Anda mungkin pernah mendengarnya sebelumnya. Orang tua bersikeras menggunakan larutan garam untuk mengobati sariawan. Seorang dokter gigi menyarankan air garam hangat setelah pencabutan. Atau mungkin Anda hanya ingin melewatkan obat kumur komersial yang banyak mengandung bahan kimia dan beralih ke cara kuno.
Apakah ini efektif? Apakah garam benar-benar dapat membersihkan mulut Anda?
Jawabannya tidak sederhana ya atau tidak. Itu sepenuhnya bergantung pada apa yang Anda coba perbaiki.
Sejarah Pembilasan Saline
Orang-orang telah menggunakan garam dan air untuk kesehatan mulut selama ribuan tahun. Kami tidak berbicara tentang tren modern di sini. Referensi penggunaan air asin untuk penyakit gusi sudah ada sejak tahun 2700 SM. di Tiongkok. Pada saat Kekaisaran Romawi berkuasa, Pliny the Elder merekomendasikan pembilasan ini kepada kelas atas sebagai bagian dari rutinitas kebersihan sehari-hari mereka.
Jadi, praktik ini bukanlah hal baru. Apakah masih relevan?
Membunuh Bakteri dengan Air Asin Jenuh
Menurut penelitian tahun 2010 yang dilakukan di India, air asin masih merupakan obat yang ampuh. Penelitian tersebut melibatkan 45 partisipan dan menegaskan bahwa obat kumur dengan larutan garam jenuh dapat membunuh bakteri mulut.
Begini mekanismenya: garam jenuh membuat bakteri dehidrasi. Ini pada dasarnya mengeringkannya hingga tidak dapat berfungsi.
Untuk mendapatkan tingkat kejenuhan ini, Anda membutuhkan sekitar 9 sendok teh garam untuk setiap 2/3 gelas air. Itu kira-kira jumlah maksimum garam yang akan larut dalam volume air tersebut.
Solusi konsentrasi tinggi ini menargetkan bakteri yang menyebabkan gingivitis dan halitosis. Jika Anda sedang melawan peradangan gusi atau bau mulut yang terus-menerus, ilmu pengetahuan menunjukkan bahwa cara tersebut berhasil.

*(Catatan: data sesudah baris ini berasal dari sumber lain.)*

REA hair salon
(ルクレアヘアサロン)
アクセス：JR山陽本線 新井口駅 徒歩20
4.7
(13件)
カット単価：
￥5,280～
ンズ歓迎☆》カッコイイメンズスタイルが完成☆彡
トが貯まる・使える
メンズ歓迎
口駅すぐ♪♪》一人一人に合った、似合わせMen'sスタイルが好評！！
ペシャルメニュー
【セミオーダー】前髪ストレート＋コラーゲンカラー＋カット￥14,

Dokter Gigi dan Pencabutan Gigi
Untuk masalah akut, seperti pencabutan gigi baru-baru ini atau sariawan, sarannya lebih spesifik.
Dokter gigi Australia mencatat bahwa air asin mengurangi peradangan. Ini menenangkan jaringan. Ini membantu membersihkan luka tanpa terlalu keras.
Namun, ada kendalanya.
“Dia tidak menganjurkan berkumur setiap hari, namun dia mengatakan bahwa keasaman air asin dapat merusak enamel gigi dan menyebabkan kerusakan gigi.”

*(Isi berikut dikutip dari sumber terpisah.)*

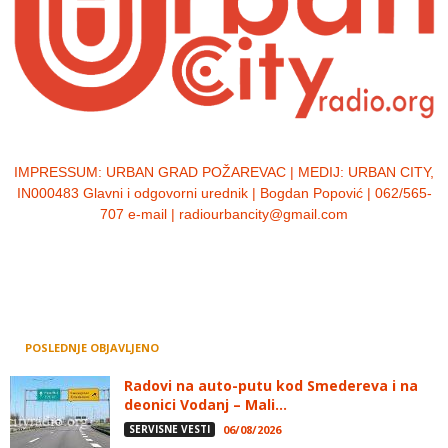
IMPRESSUM:
URBAN GRAD POŽAREVAC | MEDIJ: URBAN CITY,
IN000483 Glavni i odgovorni urednik | Bogdan Popović | 062/565-
707 e-mail | radiourbancity@gmail.com
POSLEDNJE OBJAVLJENO
Radovi na auto-putu kod Smedereva i na
deonici Vodanj – Mali...
SERVISNE VESTI
06/08/2026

Jika Anda menggunakan larutan garam jenuh setiap hari, Anda berisiko mengikis enamel Anda. Keasaman menjadi masalah. Simpan untuk fase penyembuhan, bukan rutinitas harian Anda.
Apakah Menyembuhkan Bau Mulut?
Di sinilah kebanyakan orang menjadi bingung.
American Dental Association (ADA) menyatakan bahwa air asin dapat menutupi bau mulut untuk sementara. Itu tidak menyembuhkannya.
Halitosis kronis biasanya berasal dari masalah yang lebih dalam. Penyakit periodontal. Penumpukan bakteri di lidah.
Jika Anda menyikat gigi dan membersihkan gigi dengan benang secara teratur dan masih mengalami bau mulut, membilas dengan garam tidak akan menyelesaikan akar permasalahannya. Anda perlu menemui dokter gigi. Mereka dapat mengidentifikasi apakah ada infeksi mendasar atau masalah struktural yang tidak dapat diatasi dengan pembilasan sederhana.
Putusan
Air asin adalah alat yang ampuh dan berbiaya rendah untuk situasi tertentu.
- Menyembuhkan luka: Ya. Gunakan setelah pencabutan atau untuk sariawan.
- Membunuh bakteri: Ya. Larutan garam jenuh dapat mendehidrasi patogen mulut.
- Perawatan harian: Tidak. Keasaman dapat merusak enamel seiring waktu.
- Penyembuhan bau mulut permanen: Tidak. Ini menutupi gejala. Itu tidak mengatasi penyebabnya.
Gunakan dengan bijak. Ketahui kapan harus membilasnya. Dan jangan berharap segelas air asin menggantikan kunjungan ke dokter gigi.